The conclusion forms part of the business and trade committee’s small business strategy report and follows a Guardian investigation in December which revealed claims that Adrian Howe, a former Vodafone employee who had agreed to become a franchisee in 2018, drowned after becoming convinced his deal with the multinational company would prove financially disastrous.

The cross-party committee highlighted further allegations from Vodafone franchisees of an imbalance of power in their agreements, which prompted them to launch a high court claim in December 2024. Vodafone is contesting the claim.

The MPs also raised separate allegations of “widespread sexual harassment and abuse in McDonald’s restaurants” and how franchisors could “fail to maintain adequate oversight of their franchisees’ employment practices”.

“Gaps in the oversight of franchise agreements allow serious employment abuses to go unaddressed and leave franchisees exposed to unfair contractual practices,” the committee concluded.

“The absence of a dedicated regulatory framework or clear accountability for employment standards within franchise networks is no longer sustainable.”

The committee added to calls for new legislation in the sector by recommending that the government consider the “introduction of a statutory code of conduct, alongside stronger independent enforcement mechanisms”.

The wide-ranging report also identified “key pressures” on small businesses including “an average of 38 stores closed each day on Great Britain’s high streets”; evidence that UK small businesses were owed £112bn in unpaid invoices by the end of 2024; and estimates by the British Retail Consortium that the autumn budget added £7bn to the cumulative cost of policy and regulation affecting retail.

The committee concluded that business rates should be replaced with a fairer system that “reflects a firm’s ability to pay”, while the late payment crisis could be ended by introducing “stronger, enforceable measures … including mandatory transparency to change behaviour across supply chains”.

The committee chair, Liam Byrne, said: “The evidence we heard during this inquiry was stark. Many small businesses are now operating under pressures comparable to those experienced during the Covid pandemic but this time without an emergency support framework in place.

“SMEs [small and medium-sized enterprises] are facing late payments, rising energy costs, increasing crime, a complex tax system and barriers to growth that are compounding rather than easing.

“These pressures are not isolated; together they pose a real risk to business viability, high streets and economic growth.

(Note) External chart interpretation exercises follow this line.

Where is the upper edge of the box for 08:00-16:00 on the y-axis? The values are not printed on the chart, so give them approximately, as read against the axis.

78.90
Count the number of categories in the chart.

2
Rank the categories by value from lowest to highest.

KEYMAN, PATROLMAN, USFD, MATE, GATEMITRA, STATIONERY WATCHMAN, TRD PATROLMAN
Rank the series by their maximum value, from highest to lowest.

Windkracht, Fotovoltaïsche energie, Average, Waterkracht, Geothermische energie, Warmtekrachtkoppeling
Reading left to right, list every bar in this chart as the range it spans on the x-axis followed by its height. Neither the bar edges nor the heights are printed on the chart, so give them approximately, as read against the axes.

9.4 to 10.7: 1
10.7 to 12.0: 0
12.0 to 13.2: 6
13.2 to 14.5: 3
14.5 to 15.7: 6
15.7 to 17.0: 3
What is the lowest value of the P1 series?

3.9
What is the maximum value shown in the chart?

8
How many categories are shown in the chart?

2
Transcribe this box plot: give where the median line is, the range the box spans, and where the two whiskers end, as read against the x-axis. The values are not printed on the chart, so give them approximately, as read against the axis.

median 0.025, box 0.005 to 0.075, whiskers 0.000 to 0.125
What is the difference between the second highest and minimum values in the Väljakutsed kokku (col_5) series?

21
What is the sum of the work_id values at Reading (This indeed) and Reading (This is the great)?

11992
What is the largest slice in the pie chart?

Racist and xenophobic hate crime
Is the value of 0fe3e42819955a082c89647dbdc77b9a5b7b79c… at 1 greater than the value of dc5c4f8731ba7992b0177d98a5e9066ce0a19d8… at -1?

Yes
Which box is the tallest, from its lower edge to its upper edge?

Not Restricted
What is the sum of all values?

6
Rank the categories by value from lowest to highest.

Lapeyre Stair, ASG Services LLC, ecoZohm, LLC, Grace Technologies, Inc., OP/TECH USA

“High streets do not die by accident. If the government is serious about growth, it must set out a more coherent and ambitious plan for the businesses that make up so much of the UK economy.”

A spokesperson for McDonald’s said franchisees were held to account on a regular basis through newly strengthened review processes.

They said the company “reserves the right to take appropriate action, including the termination of a relationship, if a franchisee fails to deliver on our standards and expectations”.

They added: “Franchisees have a contractual obligation to comply with all applicable laws and regulations and comply with all additional standards set by McDonald’s.”

Vodafone has previously said that it did not push Howe into agreeing to take on any poorly performing stores.